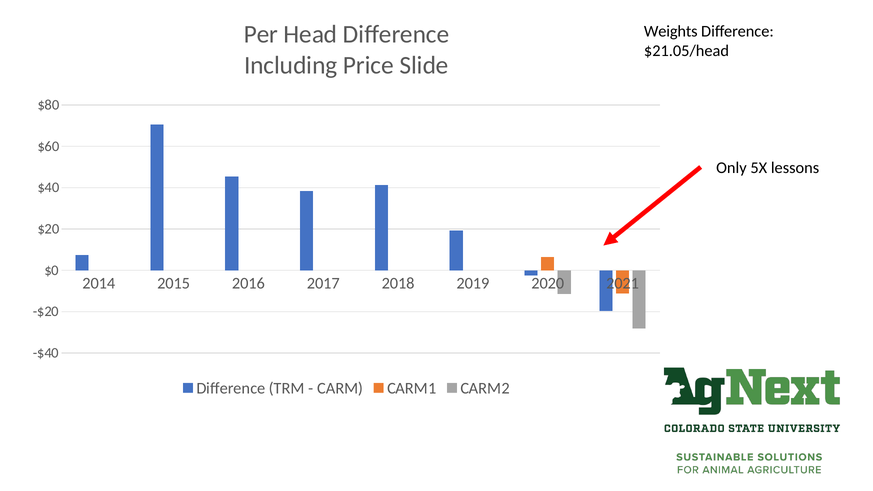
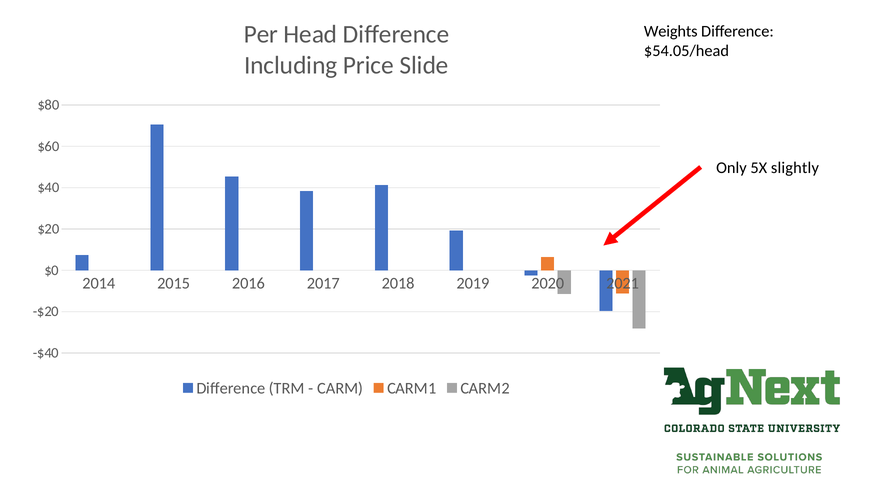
$21.05/head: $21.05/head -> $54.05/head
lessons: lessons -> slightly
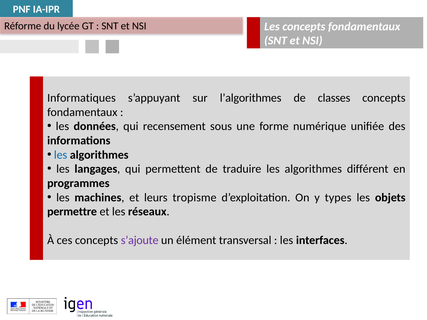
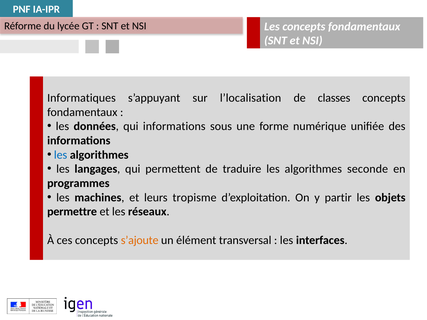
l’algorithmes: l’algorithmes -> l’localisation
qui recensement: recensement -> informations
différent: différent -> seconde
types: types -> partir
s’ajoute colour: purple -> orange
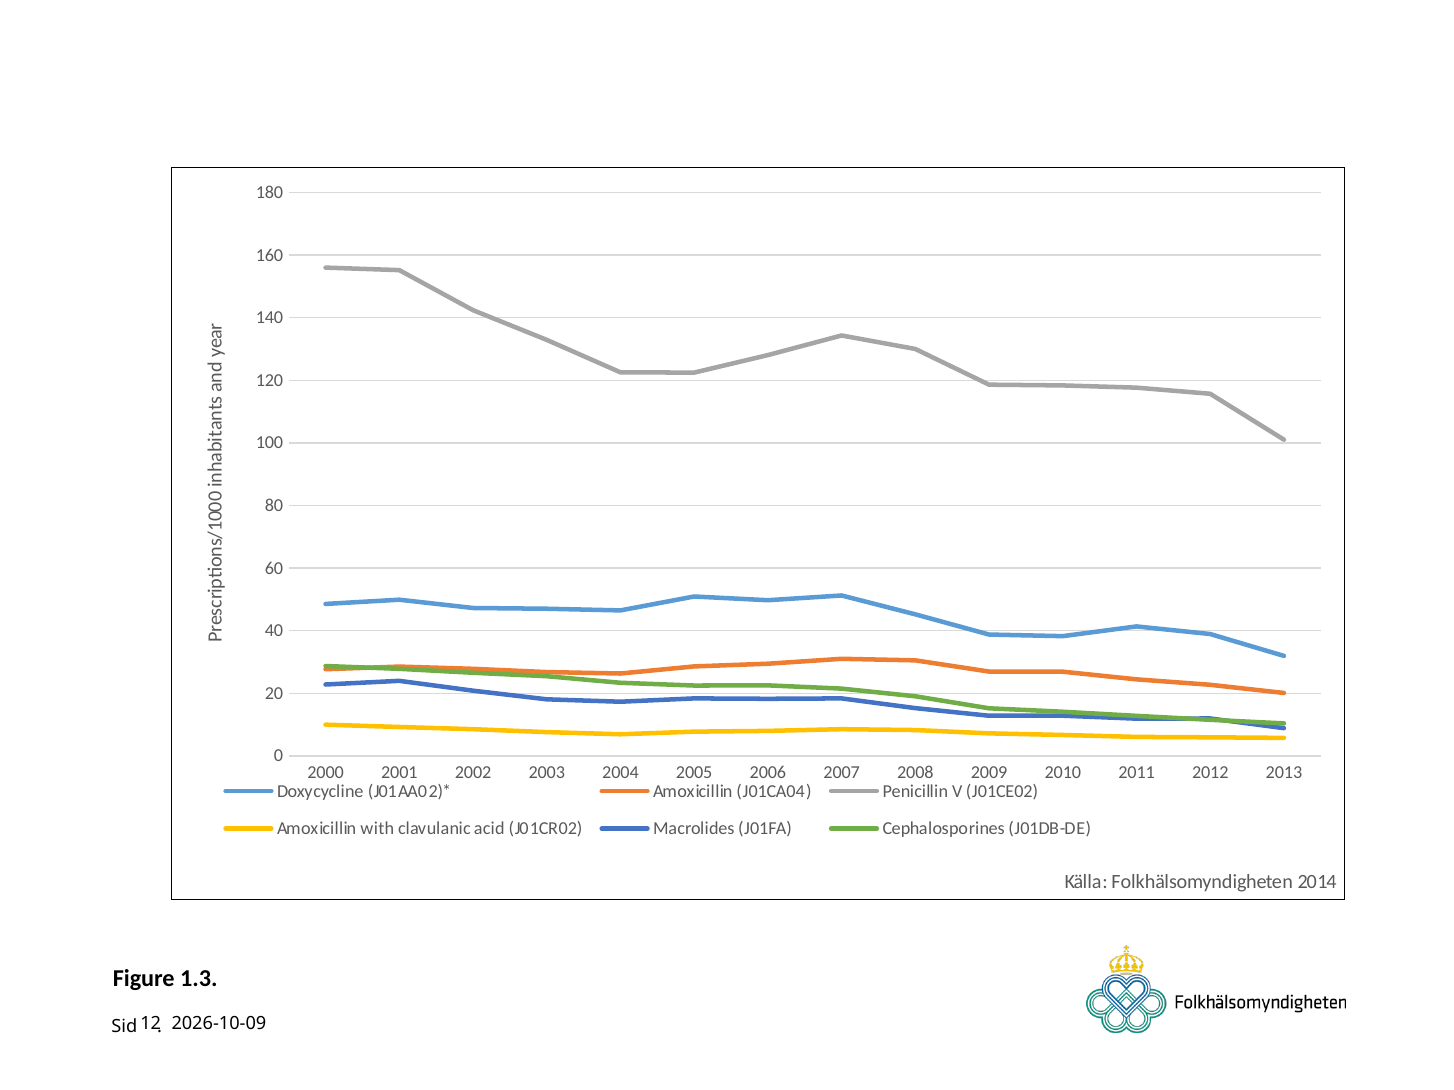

____________________

**Given exercise:** Arrange every line in the rows above as a Markdown table with the columns No. and Line, numbering each line in order and skipping any blank lines. Leave the pictures out.

**Reply:**
| No. | Line |
|---|---|
| 1 | $21.05/head: $21.05/head -> $54.05/head |
| 2 | lessons: lessons -> slightly |
| 3 | l’algorithmes: l’algorithmes -> l’localisation |
| 4 | qui recensement: recensement -> informations |
| 5 | différent: différent -> seconde |
| 6 | types: types -> partir |
| 7 | s’ajoute colour: purple -> orange |